Memorable debate over zero tuition pits biographer vs. his subject in Quebec

By The Canadian Press

QUEBEC – A memorable debate is shaping up over the principle of zero tuition in Quebec.

The idea of cancelling tuition altogether is not among the options being considered by the Parti Quebecois government as it struggles to find a university funding formula following a year of unrest.

There’s one problem: former PQ premier Jacques Parizeau, a hero to the party’s rank and file, has just gone public with a forceful call for the government to consider the policy.

He notes that free university was always the intention when, back in the 1960s, he was a provincial civil servant and the modern university network was created.

Parizeau’s public musings have set up an interesting dilemma.

The government minister responsible for the file is rookie politician Pierre Duchesne — who in his previous life was a journalist, and who just so happened to be Parizeau’s biographer.

The biographer-versus-subject dynamic comes two weeks before a critical gathering.

At the Feb. 25-26 summit on higher education, the government intends to propose a freeze on tuition followed by small increases indexed to inflation.

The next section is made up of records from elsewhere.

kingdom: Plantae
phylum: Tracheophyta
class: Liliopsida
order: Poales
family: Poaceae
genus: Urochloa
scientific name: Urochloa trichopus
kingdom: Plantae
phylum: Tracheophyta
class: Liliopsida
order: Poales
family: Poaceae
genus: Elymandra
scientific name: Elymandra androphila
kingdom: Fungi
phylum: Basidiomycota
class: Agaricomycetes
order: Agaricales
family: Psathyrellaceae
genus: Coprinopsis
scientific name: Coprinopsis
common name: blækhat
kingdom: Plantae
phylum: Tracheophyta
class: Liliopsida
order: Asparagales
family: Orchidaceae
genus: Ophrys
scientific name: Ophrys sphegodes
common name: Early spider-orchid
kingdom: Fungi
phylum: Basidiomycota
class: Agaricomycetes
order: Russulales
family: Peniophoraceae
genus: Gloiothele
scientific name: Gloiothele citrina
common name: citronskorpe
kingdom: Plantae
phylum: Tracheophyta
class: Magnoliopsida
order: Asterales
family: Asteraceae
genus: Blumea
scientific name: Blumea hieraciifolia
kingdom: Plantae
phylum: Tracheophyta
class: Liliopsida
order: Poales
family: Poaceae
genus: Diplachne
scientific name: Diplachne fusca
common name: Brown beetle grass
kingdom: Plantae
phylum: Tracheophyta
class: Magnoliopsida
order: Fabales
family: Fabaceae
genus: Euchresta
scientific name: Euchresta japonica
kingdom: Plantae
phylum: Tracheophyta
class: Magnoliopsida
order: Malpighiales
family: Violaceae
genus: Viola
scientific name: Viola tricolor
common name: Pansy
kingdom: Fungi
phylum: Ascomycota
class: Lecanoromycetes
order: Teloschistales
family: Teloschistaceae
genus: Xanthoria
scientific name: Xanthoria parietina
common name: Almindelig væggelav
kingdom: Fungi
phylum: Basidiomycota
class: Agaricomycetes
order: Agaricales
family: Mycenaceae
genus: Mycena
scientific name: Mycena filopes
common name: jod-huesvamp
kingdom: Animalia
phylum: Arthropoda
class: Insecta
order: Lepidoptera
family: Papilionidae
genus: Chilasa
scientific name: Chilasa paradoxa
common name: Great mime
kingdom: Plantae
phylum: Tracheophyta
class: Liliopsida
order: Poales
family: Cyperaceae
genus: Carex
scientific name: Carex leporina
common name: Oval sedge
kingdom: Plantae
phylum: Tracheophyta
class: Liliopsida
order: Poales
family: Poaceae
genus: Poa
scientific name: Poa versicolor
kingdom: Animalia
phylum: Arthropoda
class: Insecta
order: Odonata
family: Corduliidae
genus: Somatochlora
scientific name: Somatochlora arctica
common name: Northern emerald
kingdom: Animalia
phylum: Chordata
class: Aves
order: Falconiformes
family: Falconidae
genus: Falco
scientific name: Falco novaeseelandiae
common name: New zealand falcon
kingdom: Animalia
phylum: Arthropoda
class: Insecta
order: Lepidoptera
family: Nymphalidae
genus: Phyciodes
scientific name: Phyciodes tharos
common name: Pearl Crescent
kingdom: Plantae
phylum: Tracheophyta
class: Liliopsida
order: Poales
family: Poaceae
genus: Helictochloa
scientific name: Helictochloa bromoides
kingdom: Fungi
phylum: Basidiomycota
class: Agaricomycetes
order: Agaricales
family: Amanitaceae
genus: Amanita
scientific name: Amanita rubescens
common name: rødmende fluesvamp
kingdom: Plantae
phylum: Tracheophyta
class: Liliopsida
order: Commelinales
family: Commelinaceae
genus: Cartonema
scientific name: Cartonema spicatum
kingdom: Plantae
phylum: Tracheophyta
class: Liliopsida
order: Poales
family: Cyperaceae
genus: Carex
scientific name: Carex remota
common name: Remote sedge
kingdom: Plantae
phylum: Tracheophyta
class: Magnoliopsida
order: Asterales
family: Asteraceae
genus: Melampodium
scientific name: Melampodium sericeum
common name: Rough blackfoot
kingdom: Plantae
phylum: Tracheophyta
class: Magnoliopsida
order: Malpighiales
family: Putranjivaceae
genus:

That plan falls somewhere between the freeze or the reduction that various student groups are demanding, and the significant increases proposed by the former Liberal government which triggered months of protests. A recent poll suggested the PQ’s middle-ground solution had strong support.

But Parizeau said he can’t understand why the zero-tuition idea has been discarded so quickly.

In an interview with Le Devoir, he said the obsession with balancing the budget next year has made the government incapable of considering other policy options.

“Can we afford (free tuition)? Of course we can. We need to consider it,” Parizeau told the newspaper in an interview published Tuesday.

“For more than 20 years Quebec society operated under the assumption there would eventually be free tuition once the fees didn’t amount to much, through inflation. The fact that young people today want to discuss that, well, an entire generation expected the same thing.

“They’re not abnormal. They’re not strange. It’s ridiculous to shun them.”

It’s well known that Quebec is the most heavily indebted province. At the same time, it offers a university education for the lowest rates in the country.

However, proponents of free education say the goal is entirely affordable as demonstrated in other societies that have made it a priority.

For instance, the money collected from student fees in Quebec amounted to $709 million before the 2011 budget in which the Liberals introduced their fee-hike plan.

That sum amounted to barely one per cent of the province’s $67 billion budget at the time.

In comparison, Statistics Canada figures from 2008 state that the province spent about eight times the $709 million — $5.7 billion — on business subsidies, which critics deride as “corporate welfare.”

Tuition fees have been frozen in Quebec for most of the last four decades, with the first significant hike occurring in 1989.

Parizeau, a former finance minister and economics PhD from the London School of Economics, had a front-row seat as the modern school system was put together.

He was a provincial civil servant and an economic adviser to premiers Jean Lesage, a Liberal, and Daniel Johnson Sr. of the now-defunct Union nationale.

He said the initial intention was to make universities as free as high schools and junior colleges, known as CEGEPs.

“But when we got to the universities we realized we didn’t have the money to make it free,” he told Le Devoir. ”It’s what we wanted to do, but we didn’t have the means.

“So we took the average of the existing tuition rates at universities in Quebec at the time. We set the rate at $567 everywhere, and decided to freeze it and let inflation chip away at it. We all agreed. There was an obvious social consensus.”

As it stands, tuition starts at just over $2,000 a year for students from Quebec, although out-of-province students pay higher rates.

The Liberal government wanted to increase that amount to just more than $3,600 — but the newly elected PQ has reversed that plan and is seeking a new funding model.

Members of the government were left performing a delicate task Tuesday: either rejecting Parizeau’s argument without offending him, or the many party members who revere him as their intellectual leader.

“This is a man of tremendous experience, of knowledge, offering his perspective,” said Jean-Francois Lisee, a former adviser to Parizeau who is now a heavyweight in the PQ cabinet.

“That (perspective) is not shared by the government at this time, but the government has said that free tuition would also be debated.”

He noted that while one PQ ex-premier supports free tuition, another, Bernard Landry, supports the government indexation solution. Lisee called it an example of healthy debate.

Parizeau is the last PQ premier to call an independence referendum and is considered to be the party’s most forceful strategist. However, he has drifted away from his PQ roots and has begun building ever-increasing ties with the upstart pro-independence party Option nationale.

Option nationale did not win any seats in the last provincial election but Pequistes are wary of bleeding any support to that new party, which promises a more aggressive pursuit of Quebec statehood.

The minority government says it’s committed to balancing the books in 2013-14 and can’t afford free tuition.

“The contribution of Mr. Parizeau is that of an intellectual, of a free thinker. He has a right to make it and the government will make its own decisions,” said Municipal Affairs Minister Sylvain Gaudreault. He said he doesn’t view Parizeau’s comments as a repudiation of the government.

“Every time Mr. Parizeau blinks, if we see a disavowal, it’ll never end.”